Cantil was the name given to one of the stations along the Southern Pacific's Lone Pine or "Jawbone" Branch, built between 1908 and 1910 to connect the SP owned Nevada & California Railway with their main line at Mojave and to provide transportation for workers and supplies during construction of the Los Angeles Aqueduct. The name came from the Spanish word for "steep rock," probably due to its location near the mouth of Red Rock Canyon. From September 1908 until December 1910, Cantil was also the southern terminus of the nine-mile Red Rock Railroad, used to transport aqueduct equipment up the canyon.

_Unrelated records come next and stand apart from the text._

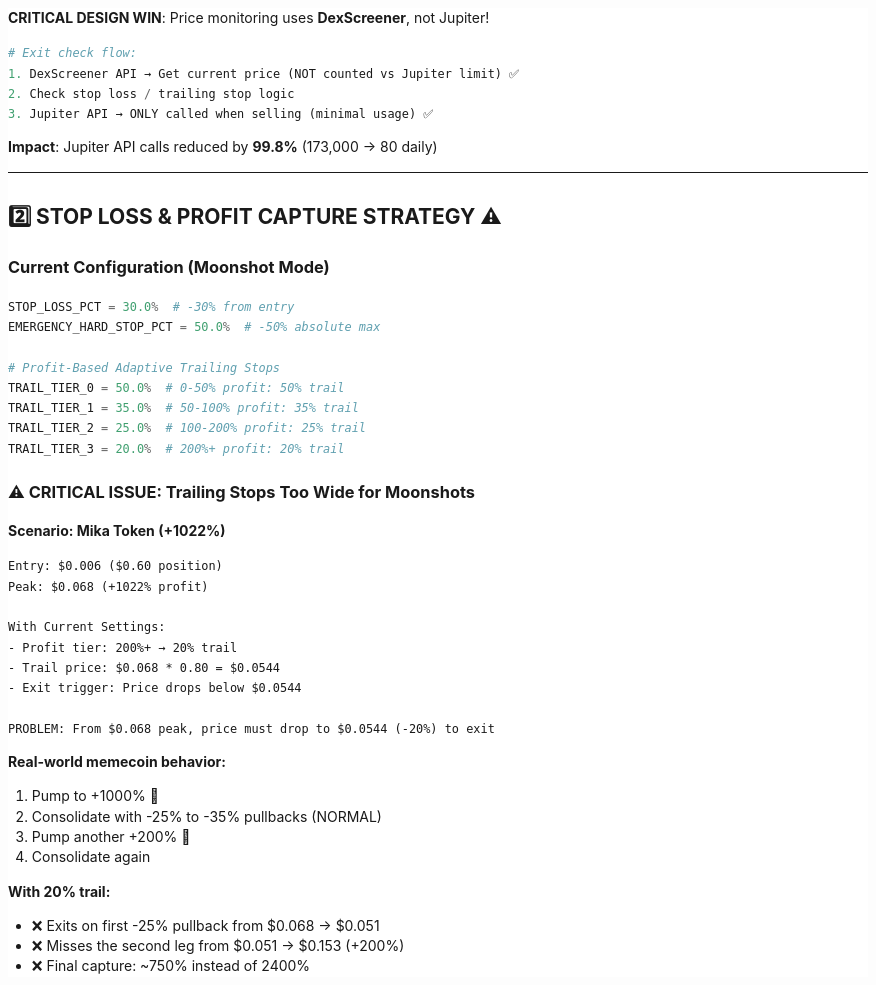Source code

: **CRITICAL DESIGN WIN**: Price monitoring uses **DexScreener**, not Jupiter!

```python
# Exit check flow:
1. DexScreener API → Get current price (NOT counted vs Jupiter limit) ✅
2. Check stop loss / trailing stop logic
3. Jupiter API → ONLY called when selling (minimal usage) ✅
```

**Impact**: Jupiter API calls reduced by **99.8%** (173,000 → 80 daily)

---

## 2️⃣ STOP LOSS & PROFIT CAPTURE STRATEGY ⚠️

### Current Configuration (Moonshot Mode)
```python
STOP_LOSS_PCT = 30.0%  # -30% from entry
EMERGENCY_HARD_STOP_PCT = 50.0%  # -50% absolute max

# Profit-Based Adaptive Trailing Stops
TRAIL_TIER_0 = 50.0%  # 0-50% profit: 50% trail
TRAIL_TIER_1 = 35.0%  # 50-100% profit: 35% trail
TRAIL_TIER_2 = 25.0%  # 100-200% profit: 25% trail
TRAIL_TIER_3 = 20.0%  # 200%+ profit: 20% trail
```

### ⚠️ CRITICAL ISSUE: Trailing Stops Too Wide for Moonshots

**Scenario: Mika Token (+1022%)**

```
Entry: $0.006 ($0.60 position)
Peak: $0.068 (+1022% profit)

With Current Settings:
- Profit tier: 200%+ → 20% trail
- Trail price: $0.068 * 0.80 = $0.0544
- Exit trigger: Price drops below $0.0544

PROBLEM: From $0.068 peak, price must drop to $0.0544 (-20%) to exit
```

**Real-world memecoin behavior:**
1. Pump to +1000% 🚀
2. Consolidate with -25% to -35% pullbacks (NORMAL)
3. Pump another +200% 🚀
4. Consolidate again

**With 20% trail:**
- ❌ Exits on first -25% pullback from $0.068 → $0.051
- ❌ Misses the second leg from $0.051 → $0.153 (+200%)
- ❌ Final capture: ~750% instead of 2400%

Homesteaders first arrived to Cantil in 1911. Prior to the establishment of the post office, a bag of mail was left on a hook at the station for locals to sift through to find their mail. A post office opened in 1916 at the Cantil General Store, and a new school was completed in early 1917. Over the years, oil drilling occured and agricultural developments were attempted. In 1945, the store closed and never reopened, however the post office continued to operate. In 1948 Martin Engle of the Yellow Aster Mining Company moved his assay office from Randsburg to his property in Cantil, and the post office relocated there; Engle would serve as postmaster until 1972. Today few remain in Cantil, and the Red Rock School closed in 2008.